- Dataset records
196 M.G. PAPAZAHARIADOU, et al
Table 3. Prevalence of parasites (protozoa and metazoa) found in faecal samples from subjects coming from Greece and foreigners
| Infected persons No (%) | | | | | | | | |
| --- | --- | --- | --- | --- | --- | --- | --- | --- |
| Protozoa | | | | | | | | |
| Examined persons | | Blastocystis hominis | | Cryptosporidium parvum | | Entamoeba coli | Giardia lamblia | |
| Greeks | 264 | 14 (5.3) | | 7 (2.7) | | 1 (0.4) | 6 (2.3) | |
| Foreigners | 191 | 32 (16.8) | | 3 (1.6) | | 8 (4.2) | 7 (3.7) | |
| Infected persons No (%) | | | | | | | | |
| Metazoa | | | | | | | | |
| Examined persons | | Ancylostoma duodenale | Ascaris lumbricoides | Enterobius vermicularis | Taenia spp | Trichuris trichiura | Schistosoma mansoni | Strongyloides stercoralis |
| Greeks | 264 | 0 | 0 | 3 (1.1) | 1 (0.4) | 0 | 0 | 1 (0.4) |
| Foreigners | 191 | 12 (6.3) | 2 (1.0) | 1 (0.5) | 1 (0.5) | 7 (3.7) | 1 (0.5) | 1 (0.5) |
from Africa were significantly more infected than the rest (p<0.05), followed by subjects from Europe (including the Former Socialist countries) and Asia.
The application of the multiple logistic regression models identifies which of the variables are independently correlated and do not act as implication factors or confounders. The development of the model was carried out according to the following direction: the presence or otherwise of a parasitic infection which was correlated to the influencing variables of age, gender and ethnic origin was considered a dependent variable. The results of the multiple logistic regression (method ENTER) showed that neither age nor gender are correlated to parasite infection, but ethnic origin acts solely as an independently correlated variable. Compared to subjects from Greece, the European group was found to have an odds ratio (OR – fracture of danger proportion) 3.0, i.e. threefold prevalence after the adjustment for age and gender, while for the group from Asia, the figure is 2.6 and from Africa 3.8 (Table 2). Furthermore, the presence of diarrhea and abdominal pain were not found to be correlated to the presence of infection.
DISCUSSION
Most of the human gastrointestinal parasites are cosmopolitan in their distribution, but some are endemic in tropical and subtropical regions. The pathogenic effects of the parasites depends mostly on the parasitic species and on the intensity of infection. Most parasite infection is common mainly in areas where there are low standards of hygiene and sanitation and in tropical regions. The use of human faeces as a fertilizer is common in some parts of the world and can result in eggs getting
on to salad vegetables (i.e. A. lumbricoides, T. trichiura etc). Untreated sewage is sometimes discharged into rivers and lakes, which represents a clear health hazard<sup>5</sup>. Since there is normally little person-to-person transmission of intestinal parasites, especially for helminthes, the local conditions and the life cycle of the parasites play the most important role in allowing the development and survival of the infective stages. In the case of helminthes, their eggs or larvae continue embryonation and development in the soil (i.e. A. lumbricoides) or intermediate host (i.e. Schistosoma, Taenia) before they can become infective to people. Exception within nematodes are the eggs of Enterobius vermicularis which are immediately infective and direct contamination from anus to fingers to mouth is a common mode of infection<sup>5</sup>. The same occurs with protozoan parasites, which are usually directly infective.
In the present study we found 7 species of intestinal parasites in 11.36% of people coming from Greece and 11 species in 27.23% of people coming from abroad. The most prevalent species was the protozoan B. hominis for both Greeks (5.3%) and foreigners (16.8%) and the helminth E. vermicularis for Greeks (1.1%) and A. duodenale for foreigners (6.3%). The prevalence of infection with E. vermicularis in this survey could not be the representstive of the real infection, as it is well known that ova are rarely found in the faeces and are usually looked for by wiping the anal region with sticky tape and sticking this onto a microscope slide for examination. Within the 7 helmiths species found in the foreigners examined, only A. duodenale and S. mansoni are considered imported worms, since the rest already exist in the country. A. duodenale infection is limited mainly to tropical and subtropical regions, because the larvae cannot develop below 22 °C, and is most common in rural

- What you are asked to do
Every record above is to be transcribed exactly.

- Task result
196 M.G. PAPAZAHARIADOU, et al
Table 3. Prevalence of parasites (protozoa and metazoa) found in faecal samples from subjects coming from Greece and foreigners
| Infected persons No (%) | | | | | | | | |
| --- | --- | --- | --- | --- | --- | --- | --- | --- |
| Protozoa | | | | | | | | |
| Examined persons | | Blastocystis hominis | | Cryptosporidium parvum | | Entamoeba coli | Giardia lamblia | |
| Greeks | 264 | 14 (5.3) | | 7 (2.7) | | 1 (0.4) | 6 (2.3) | |
| Foreigners | 191 | 32 (16.8) | | 3 (1.6) | | 8 (4.2) | 7 (3.7) | |
| Infected persons No (%) | | | | | | | | |
| Metazoa | | | | | | | | |
| Examined persons | | Ancylostoma duodenale | Ascaris lumbricoides | Enterobius vermicularis | Taenia spp | Trichuris trichiura | Schistosoma mansoni | Strongyloides stercoralis |
| Greeks | 264 | 0 | 0 | 3 (1.1) | 1 (0.4) | 0 | 0 | 1 (0.4) |
| Foreigners | 191 | 12 (6.3) | 2 (1.0) | 1 (0.5) | 1 (0.5) | 7 (3.7) | 1 (0.5) | 1 (0.5) |
from Africa were significantly more infected than the rest (p<0.05), followed by subjects from Europe (including the Former Socialist countries) and Asia.
The application of the multiple logistic regression models identifies which of the variables are independently correlated and do not act as implication factors or confounders. The development of the model was carried out according to the following direction: the presence or otherwise of a parasitic infection which was correlated to the influencing variables of age, gender and ethnic origin was considered a dependent variable. The results of the multiple logistic regression (method ENTER) showed that neither age nor gender are correlated to parasite infection, but ethnic origin acts solely as an independently correlated variable. Compared to subjects from Greece, the European group was found to have an odds ratio (OR – fracture of danger proportion) 3.0, i.e. threefold prevalence after the adjustment for age and gender, while for the group from Asia, the figure is 2.6 and from Africa 3.8 (Table 2). Furthermore, the presence of diarrhea and abdominal pain were not found to be correlated to the presence of infection.
DISCUSSION
Most of the human gastrointestinal parasites are cosmopolitan in their distribution, but some are endemic in tropical and subtropical regions. The pathogenic effects of the parasites depends mostly on the parasitic species and on the intensity of infection. Most parasite infection is common mainly in areas where there are low standards of hygiene and sanitation and in tropical regions. The use of human faeces as a fertilizer is common in some parts of the world and can result in eggs getting
on to salad vegetables (i.e. A. lumbricoides, T. trichiura etc). Untreated sewage is sometimes discharged into rivers and lakes, which represents a clear health hazard<sup>5</sup>. Since there is normally little person-to-person transmission of intestinal parasites, especially for helminthes, the local conditions and the life cycle of the parasites play the most important role in allowing the development and survival of the infective stages. In the case of helminthes, their eggs or larvae continue embryonation and development in the soil (i.e. A. lumbricoides) or intermediate host (i.e. Schistosoma, Taenia) before they can become infective to people. Exception within nematodes are the eggs of Enterobius vermicularis which are immediately infective and direct contamination from anus to fingers to mouth is a common mode of infection<sup>5</sup>. The same occurs with protozoan parasites, which are usually directly infective.
In the present study we found 7 species of intestinal parasites in 11.36% of people coming from Greece and 11 species in 27.23% of people coming from abroad. The most prevalent species was the protozoan B. hominis for both Greeks (5.3%) and foreigners (16.8%) and the helminth E. vermicularis for Greeks (1.1%) and A. duodenale for foreigners (6.3%). The prevalence of infection with E. vermicularis in this survey could not be the representstive of the real infection, as it is well known that ova are rarely found in the faeces and are usually looked for by wiping the anal region with sticky tape and sticking this onto a microscope slide for examination. Within the 7 helmiths species found in the foreigners examined, only A. duodenale and S. mansoni are considered imported worms, since the rest already exist in the country. A. duodenale infection is limited mainly to tropical and subtropical regions, because the larvae cannot develop below 22 °C, and is most common in rural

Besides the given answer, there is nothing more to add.